Earlier this month, OfReg rejected Cayman Water’s most recent proposal.
“Further, OfReg indicated that if the Company is unwilling to submit a new proposal offering certain additional concessions, then OfReg will have to consider its other available options,” stated Consolidated Water’s third quarter financial report.
Mr. McTaggart said he does not know what OfReg meant when it said it may have to “other available options.”
Gregg Anderson, who is the executive director of OfReg’s energy and utilities office, also declined to comment on the negotiations. He did, however, send the Compass a portion of the Water Section Regulation Law, which outlines some of the regulator’s powers.
The powers in that law include “setting, monitoring and regulating the tariffs, rate structures, and terms and conditions for water and wastewater services charged to consumers … ; reviewing and approving other rates offered by service providers … ; and establishing, monitoring, reviewing or amending service standards provided for under this Law or in any licence granted or administrative determination issued by the Office under this Law.”

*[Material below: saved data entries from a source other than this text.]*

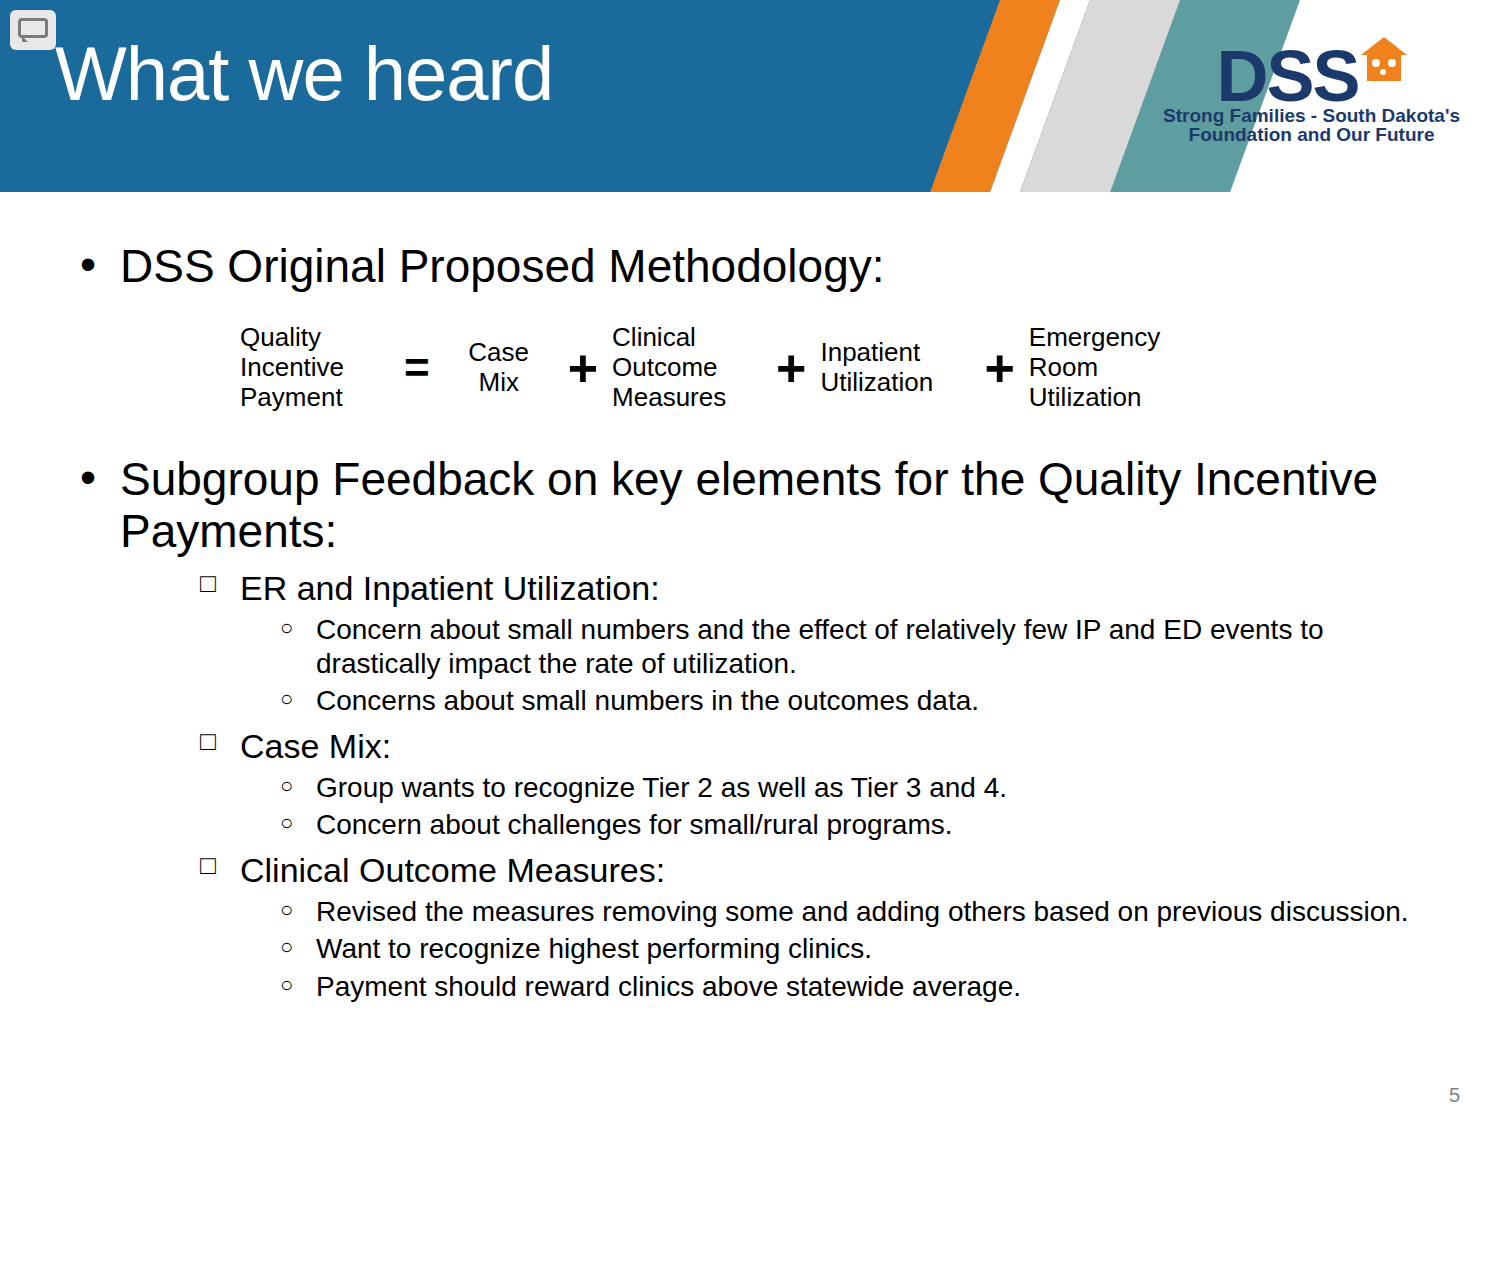What we heard
DSS
Strong Families - South Dakota's
Foundation and Our Future
DSS Original Proposed Methodology:
Quality
Incentive
Payment
=
Case
Mix
+
Clinical
Outcome
Measures
+
Inpatient
Utilization
+
Emergency
Room
Utilization
Subgroup Feedback on key elements for the Quality Incentive Payments:
ER and Inpatient Utilization:
Concern about small numbers and the effect of relatively few IP and ED events to drastically impact the rate of utilization.
Concerns about small numbers in the outcomes data.
Case Mix:
Group wants to recognize Tier 2 as well as Tier 3 and 4.
Concern about challenges for small/rural programs.
Clinical Outcome Measures:
Revised the measures removing some and adding others based on previous discussion.
Want to recognize highest performing clinics.
Payment should reward clinics above statewide average.
5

Cayman Water’s retail license was originally set to expire in July 2010, but has been extended several times over the years so that government and the company could reach a new deal.
The most recent license extension expired on Jan. 31 this year, but Consolidated Water stated in its report that it continues to provide water on the assumption that the license has been further extended to allow negotiations to continue without interrupting an essential service. The company began negotiating with OfReg in July last year.
Under its current license regime, Cayman Water pays a 7.5 percent royalty to the government of its gross retail water sales revenues – excluding energy cost adjustments. The selling prices of water sold to its customers are determined by the license and vary depending upon the type and location of the customer and the monthly volume of water purchased, according to Consolidated Water’s annual report.
Previous financial reports from Consolidated Water state that government is looking to restructure its water supply deal in a manner that could significantly reduce the company’s income.
“The resolution of these license negotiations could result in a material reduction of the operating income and cash flows we have historically generated from our retail operations,” Consolidated Water stated in a previous report.
The report added that one of the likely outcomes to the negotiations will be that Consolidated Water will no longer receive tax breaks on its imports related to the retail license. Under the existing license agreement, Consolidated Water does not pay duty on supplies imported into the Cayman Islands under its retail water license.
According to a 2010 filing, the Cayman Islands government is looking to lower water rates for residents.
“Depending upon the terms included in such new license, the company’s water rates to customers could be reduced, thereby resulting in a corresponding reduction in the company’s operating income as compared to operating income that the company has historically generated under the license,” Consolidated Water stated in a 2010 filing.